The bill was referred to the council’s Health Committee, chaired by Yvette M. Alexander (D-Ward 7), and there it has since sat. Alexander said Tuesday she has grown sympathetic to the hospital industry’s arguments against the bill: that its effects on patient safety is unproven and that increasing nurse staffing will lead to decreases in other key hospital personnel.

Enter Vincent B. Orange (D-At Large), who does not sit on the Health Committee but is seeking the Democratic nomination for mayor. On Tuesday he proposed an emergency version of the Patient Protection Act, allowing it to bypass the committee process but requiring a supermajority vote of his colleagues.

That led to a tense exchange at the breakfast meeting prior to Tuesday’s council legislative meeting, where Alexander tore into Orange for playing mayoral-campaign politics with her bill. “You weren’t even at the hearing,” she told him. “You don’t play me like that.”

Orange, in the end, ended up withdrawing the emergency bill on the dais, because it would have cost the city money to implement its staffing requirements at the city-owned United Medical Center and St. Elizabeths hospitals. But he had occasion to deliver a fiery speech in front of an audience of dozens of nurses in the council chamber.

Alexander said at breakfast that the bill remains a “work in progress” and said she wanted to find a solution that “makes sense for everyone” involved. “The nurses are all or nothing,” she said at the breakfast. “They don’t even want to talk about it.”
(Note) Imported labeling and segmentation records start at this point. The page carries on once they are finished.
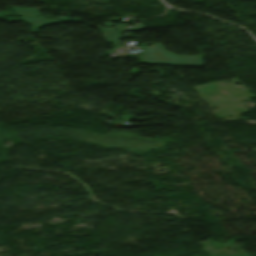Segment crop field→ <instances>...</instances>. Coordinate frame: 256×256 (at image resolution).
<instances>
[{
  "instance_id": "obj_5",
  "label": "crop field",
  "mask_w": 256,
  "mask_h": 256,
  "mask_svg": "<svg viewBox=\"0 0 256 256\" xmlns=\"http://www.w3.org/2000/svg\"><path fill=\"white\" fill-rule=\"evenodd\" d=\"M135 28H143V26L141 25V23H139V25H135L133 27H131L130 29H135Z\"/></svg>"
},
{
  "instance_id": "obj_1",
  "label": "crop field",
  "mask_w": 256,
  "mask_h": 256,
  "mask_svg": "<svg viewBox=\"0 0 256 256\" xmlns=\"http://www.w3.org/2000/svg\"><path fill=\"white\" fill-rule=\"evenodd\" d=\"M20 19L23 22L29 23L34 33H37L38 29L46 24L59 23L58 20H53V19H35V18H25V17H20Z\"/></svg>"
},
{
  "instance_id": "obj_4",
  "label": "crop field",
  "mask_w": 256,
  "mask_h": 256,
  "mask_svg": "<svg viewBox=\"0 0 256 256\" xmlns=\"http://www.w3.org/2000/svg\"><path fill=\"white\" fill-rule=\"evenodd\" d=\"M102 24H104V25H117V24H108V23H102ZM127 28H128L127 25H118L115 28H101V29H127Z\"/></svg>"
},
{
  "instance_id": "obj_2",
  "label": "crop field",
  "mask_w": 256,
  "mask_h": 256,
  "mask_svg": "<svg viewBox=\"0 0 256 256\" xmlns=\"http://www.w3.org/2000/svg\"><path fill=\"white\" fill-rule=\"evenodd\" d=\"M17 16H27V17H42L39 15V9H19L15 7H10ZM53 18V17H47Z\"/></svg>"
},
{
  "instance_id": "obj_3",
  "label": "crop field",
  "mask_w": 256,
  "mask_h": 256,
  "mask_svg": "<svg viewBox=\"0 0 256 256\" xmlns=\"http://www.w3.org/2000/svg\"><path fill=\"white\" fill-rule=\"evenodd\" d=\"M65 15H67V17H62L59 18L60 21H74V22H82L80 21V19H76V18H68L71 14L70 13H63Z\"/></svg>"
}]
</instances>
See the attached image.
Ken Zinn, political director for National Nurses United, said he was puzzled by that characterization. “If someone wants to put forward a proposal, we will look at it,” he said. But he added that mandatory minimum nurse staffing levels remains the sine qua non of the Patient Protection Act.

With that being the case, it looks as though compromise might be hard to find. Said Alexander, “We have to do something to work with the mandatory minimums.”

Zinn said the nurses’ union has not yet made a mayoral endorsement but one will be coming shortly.